Monday, June 11, 2012

The Fault in Our Stars by John Green

 I loved John Green and David Levithan's Will Grayson, Will Grayson. I reviewed it here http://bookpeepwonders.blogspot.com/2011/05/will-grayson-will-grayson.html

And then this book, The Fault in Our Stars, kept popping into my mind. Some crazy thing about the New York Times Bestseller list and a bunch of blogs across the country from amazing literacy leaders: I obviously needed to read this book. And I am so glad I did.

If you haven't put it together, I love reading books with teen characters struggling and finding their way to living a life that feels right. I mean, being a teen is hard enough, add in the challenges of dealing with confusing parents (ahem: I should know...) and the threat of figuring out how to earn money as an adult (read: career!) and life gets pretty full. Then there is all of that craziness about being true to yourself, right in the midst of trying to conform to society. Wicked, isn't it, what we put our teens through?

Well actually, these teens do have it wicked. The three main characters have some form of cancer. And it is life threatening for all of them. Brutal. Unbelievable. And so true. Readers enter this book through a female teen, Hazel, who struggles with thyroid cancer that has moved into other body parts that make breathing very difficult. Isaac loses his eyes during the story to cancer. Augustus enters as a friend to Isaac and becomes crucial to Hazel, as is obvious is this quote: "I fell in love the way you fall asleep: slowly, and then all at once."

Augustus battles vehemently throughout, leading Hazel and Isaac through the ultimate challenges of living and dying. He tells Hazel early on, "That is the thing about pain. It demands to be felt."

What I liked most about this book, beyond the storyline, is the writing: Green is profound in his humor. More times than my partner would like to count, I was rolling in laughter, reading in my chair while she read the dry, dull newspaper. Hysterical and to the point, Green's writing style is just spot on, exactly what I have either heard or would guess I would hear from teens. Remarkable.

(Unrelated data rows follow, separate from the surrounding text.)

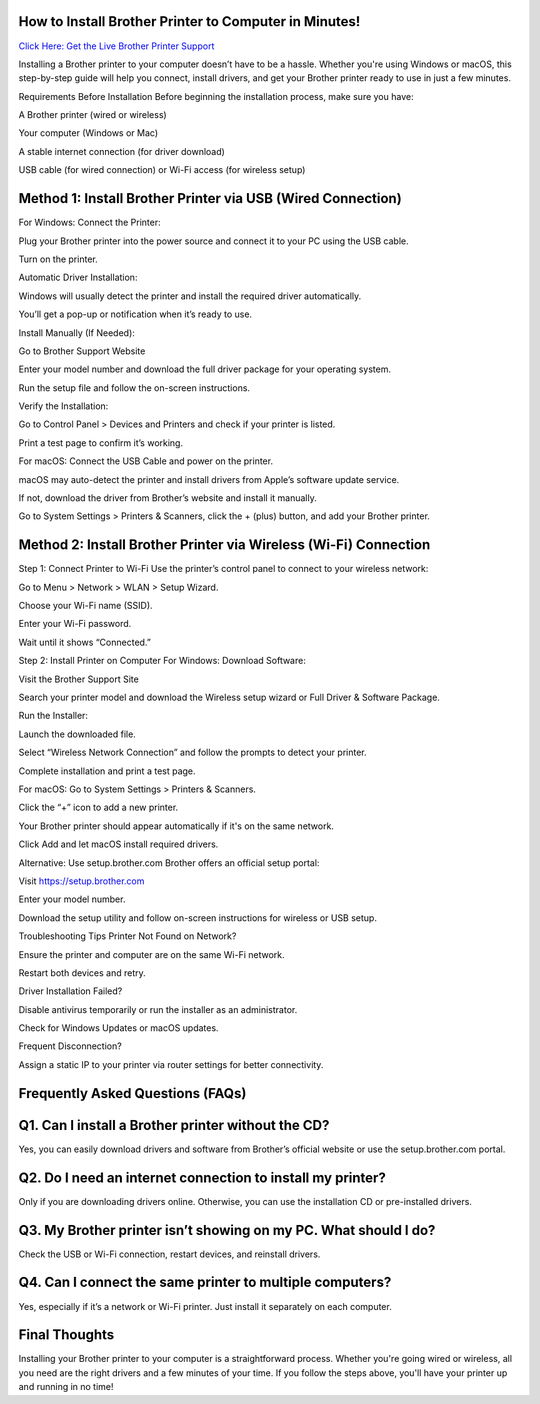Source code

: How to Install Brother Printer to Computer in Minutes!
===================================

`Click Here: Get the Live Brother Printer Support <https://jivo.chat/KlZSRejpBm>`_

Installing a Brother printer to your computer doesn’t have to be a hassle. Whether you're using Windows or macOS, this step-by-step guide will help you connect, install drivers, and get your Brother printer ready to use in just a few minutes.

Requirements Before Installation
Before beginning the installation process, make sure you have:

A Brother printer (wired or wireless)

Your computer (Windows or Mac)

A stable internet connection (for driver download)

USB cable (for wired connection) or Wi-Fi access (for wireless setup)

Method 1: Install Brother Printer via USB (Wired Connection)
===================================
For Windows:
Connect the Printer:

Plug your Brother printer into the power source and connect it to your PC using the USB cable.

Turn on the printer.

Automatic Driver Installation:

Windows will usually detect the printer and install the required driver automatically.

You’ll get a pop-up or notification when it’s ready to use.

Install Manually (If Needed):

Go to Brother Support Website

Enter your model number and download the full driver package for your operating system.

Run the setup file and follow the on-screen instructions.

Verify the Installation:

Go to Control Panel > Devices and Printers and check if your printer is listed.

Print a test page to confirm it’s working.

For macOS:
Connect the USB Cable and power on the printer.

macOS may auto-detect the printer and install drivers from Apple’s software update service.

If not, download the driver from Brother’s website and install it manually.

Go to System Settings > Printers & Scanners, click the + (plus) button, and add your Brother printer.

Method 2: Install Brother Printer via Wireless (Wi-Fi) Connection
===================================
Step 1: Connect Printer to Wi-Fi
Use the printer’s control panel to connect to your wireless network:

Go to Menu > Network > WLAN > Setup Wizard.

Choose your Wi-Fi name (SSID).

Enter your Wi-Fi password.

Wait until it shows “Connected.”

Step 2: Install Printer on Computer
For Windows:
Download Software:

Visit the Brother Support Site

Search your printer model and download the Wireless setup wizard or Full Driver & Software Package.

Run the Installer:

Launch the downloaded file.

Select “Wireless Network Connection” and follow the prompts to detect your printer.

Complete installation and print a test page.

For macOS:
Go to System Settings > Printers & Scanners.

Click the “+” icon to add a new printer.

Your Brother printer should appear automatically if it's on the same network.

Click Add and let macOS install required drivers.

Alternative: Use setup.brother.com
Brother offers an official setup portal:

Visit https://setup.brother.com

Enter your model number.

Download the setup utility and follow on-screen instructions for wireless or USB setup.

Troubleshooting Tips
Printer Not Found on Network?

Ensure the printer and computer are on the same Wi-Fi network.

Restart both devices and retry.

Driver Installation Failed?

Disable antivirus temporarily or run the installer as an administrator.

Check for Windows Updates or macOS updates.

Frequent Disconnection?

Assign a static IP to your printer via router settings for better connectivity.

Frequently Asked Questions (FAQs)
===================================
Q1. Can I install a Brother printer without the CD?
===================================
Yes, you can easily download drivers and software from Brother’s official website or use the setup.brother.com portal.

Q2. Do I need an internet connection to install my printer?
===================================
Only if you are downloading drivers online. Otherwise, you can use the installation CD or pre-installed drivers.

Q3. My Brother printer isn’t showing on my PC. What should I do?
===================================
Check the USB or Wi-Fi connection, restart devices, and reinstall drivers.

Q4. Can I connect the same printer to multiple computers?
===================================
Yes, especially if it’s a network or Wi-Fi printer. Just install it separately on each computer.

Final Thoughts
===================================
Installing your Brother printer to your computer is a straightforward process. Whether you're going wired or wireless, all you need are the right drivers and a few minutes of your time. If you follow the steps above, you'll have your printer up and running in no time!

Just in love with this book... you gotta read it. If you are in the mood for a jugular-level, heart-felt, teen-accurate story, with a significant amount of cancer realism thrown in for support, this is the book for you. Trust me though: don't let the cancer part throw you. If anything, that subject plays clean up in brand-new ways.

1 comment:

  1. I have to find a copy of this to read. I am not sure that it will be middle school appropriate, but I've read so many reviews that I'm really curious now. I really liked Divergent, too.